SET PROBLEM:
Copy every line of text from the material below word for word, leaving out the pictures.

DATASET RECORDS:

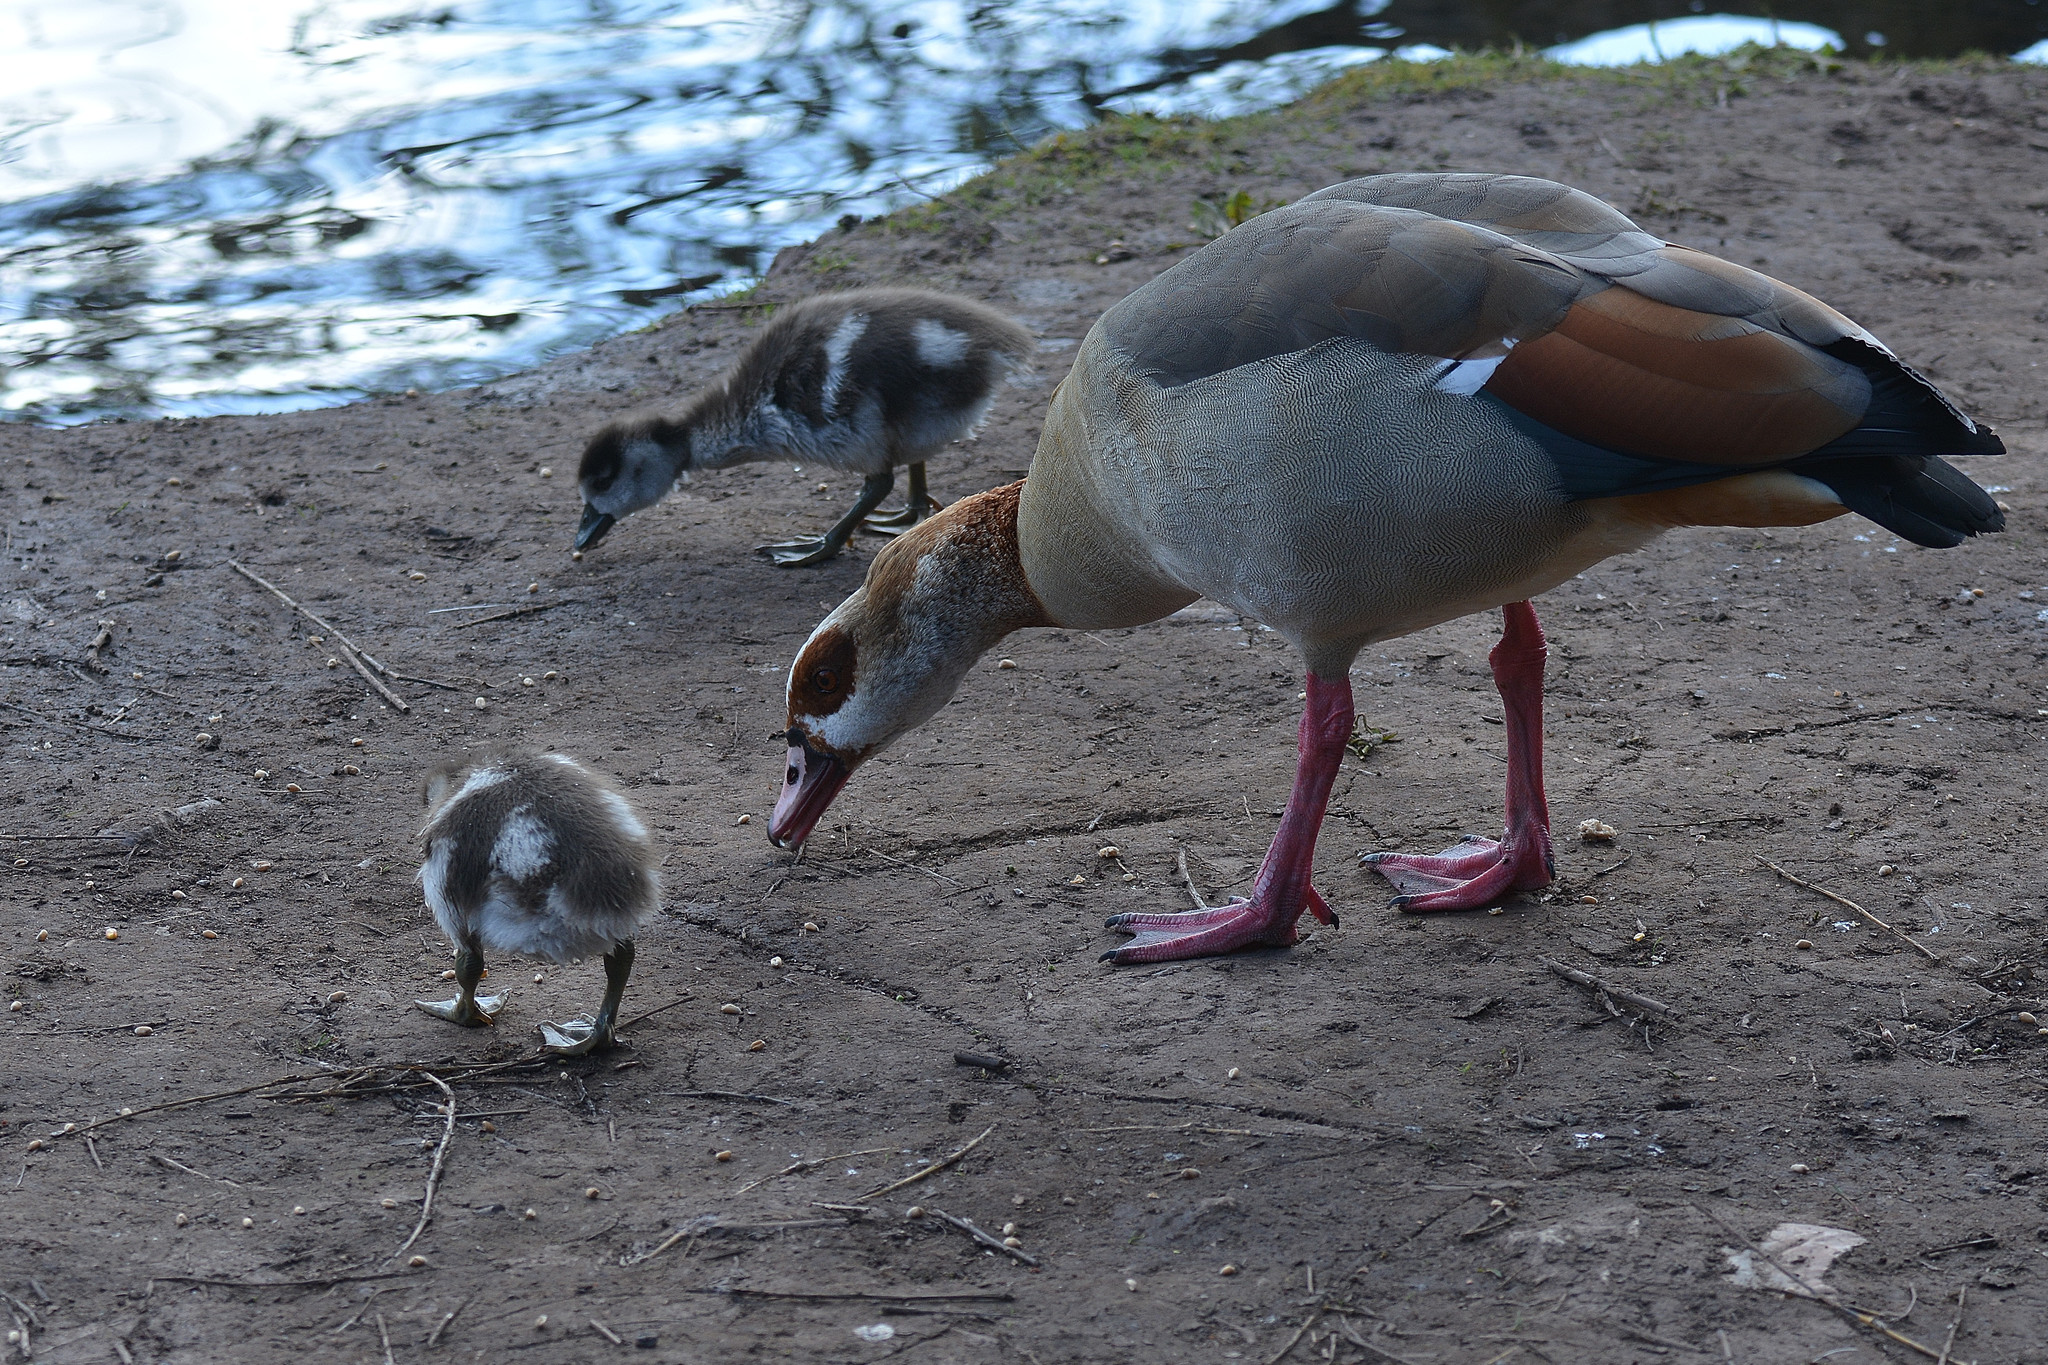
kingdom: Animalia
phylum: Chordata
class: Aves
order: Anseriformes
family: Anatidae
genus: Alopochen
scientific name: Alopochen aegyptiaca
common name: Egyptian goose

COMPLETE RESPONSE:
kingdom: Animalia
phylum: Chordata
class: Aves
order: Anseriformes
family: Anatidae
genus: Alopochen
scientific name: Alopochen aegyptiaca
common name: Egyptian goose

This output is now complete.